EM Notes – Myocarditis

  1. This is acute or chronic inflammation of the myocardium – and may present similarly to MI.

Epidemiology

  1. More freq in children & young adults. Post-mortem studies suggest it is a major cause of sudden unexpected death in adults, implicated in ~20% of those aged <40 years.

Causes

Infection – lots of candidates all rare except for viral

  1. Viral:
    1. Coxsackievirus, enteroviruses, adenovirus, HIV, EBV, CMV, Hep A&C, influenza, HSV, RSV, measles, mumps, rubella and parvoviruses, vaccinia, Herpes/varicella zoster…
  2. Bacterial:
    1. Brucella, gonococcus and meningococcus, H influenzae, mycobacterium, Strep. spp, salmonella, Staph. spp, Mycoplasma, Trep. pallidum, C. diphtheria and V. cholerae.
  3. Spirochetal:
    1. e.g. Lyme disease (borrelia) and leptospira
  4. Fungal:
    1. e.g. Actinomyces, aspergillus, candida, cryptococcus, histoplasma.
  5. Protozoal:
    1. e.g. Toxoplasma gondii and Trypanosoma cruzi
  6. Parasitic:
    1. e.g. Ascaris, schistosoma
  7. Rickettsial:
    1. e.g.
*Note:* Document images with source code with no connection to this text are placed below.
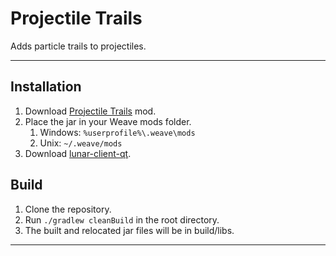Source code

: # Projectile Trails
Adds particle trails to projectiles.

---

## Installation
1. Download [Projectile Trails](https://github.com/Syz66/ProjectileTrails/releases/latest) mod.
2. Place the jar in your Weave mods folder.
    1. Windows: `%userprofile%\.weave\mods`
    2. Unix: `~/.weave/mods`
3. Download [lunar-client-qt](https://github.com/Youded-byte/lunar-client-qt/releases/latest).

## Build
1. Clone the repository.
2. Run `./gradlew cleanBuild` in the root directory.
3. The built and relocated jar files will be in build/libs.

---
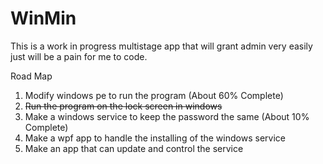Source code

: # WinMin

This is a work in progress multistage app that will grant admin very easily just will be a pain for me to code.

Road Map
1. Modify windows pe to run the program (About 60% Complete)
2. ~~Run the program on the lock screen in windows~~
3. Make a windows service to keep the password the same (About 10% Complete)
4. Make a wpf app to handle the installing of the windows service
5. Make an app that can update and control the service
Q fever (Coxiella burnetti)

Immune Mediated

  1. Autoantigens:
    1. Chagas’ Disease (most common worldwide), Sarcoidosis, SLE, Rh F., **Scleroderma, Chlamydia pneumoniae, Churg-Strauss syndrome, Giant-cell myocarditis, IBD, IDDM, Kawasaki’s, Myasthenia gravis, polymyositis, thyrotoxicosis, Wegener’s granulomatosis.
  2. Allergens:
    1. Drugs (acetazolamide, amitriptyline, cefaclor, colchicine, frusemide, isoniazid, lidocaine, methyldopa, penicillin, phenytoin, tetracycline, thiazides and tetanus toxoid).
  3. Alloantigens:
    1. Heart-transplant rejection

Toxic Myocarditis

  1. Drugs:
    1. Ethanol, cytotoxic antibiotics (anthracyclines, e.g. doxorubicin), amphetamines, cocaine, cyclophosphamide, fluorouracil, lithium, interlukin-2 and trastuzumab.
  2. Heavy metal poisoning:
    1. lead, copper, iron
  3. Physical agents:
    1. Electric shock, hyperpyrexia, radiation
  4. Others:
    1. arsenic, insect stings and bites, phosphorus, carbon monoxide and inhalants

Symptoms and signs:

  1. From asymptomatic with ECG abnormalities to severe heart failure. Patients commonly complain of flu-like prodrome, fever, fatigue, dyspnoea, chest pain and palpitations. There may be a tachycardia, soft S1, S4 gallop, and signs of heart failure.

Investigations

  1. ECG:
    1. ↑HR, ↑ or ↓ST, ↓T waves, atrial arrhythmias, transient AV block.
  2. CXR.
    1. Cardiomegaly common. Echo. For cardiac fn.
  3. Bloods:
    1. FBC, U&E, CK, Trop, ESR or CRP, LFT, serology, autoantibodies. Myocardial biopsy:_ limited sensitivity <70%.
  4. Antimyosin scintigraphy

Management:

  1. Treat underlying cause. Pharm. support. Mechanical support (ECMO, ventricular assist devices). Steroids/immunodepressants Rx for autoimmune causes. Ongoing trials on antiviral agents/viral vaccines. Cardiac monitoring. CCU/ICU. May need transplantation.

Prognosis:

  1. Most mort in first 72-96hrs. 95% survival if mech. support not reqd for first 72hrs. Commonly progresses to chronic HF or dilated cardiomyopathy. Better prognosis in children.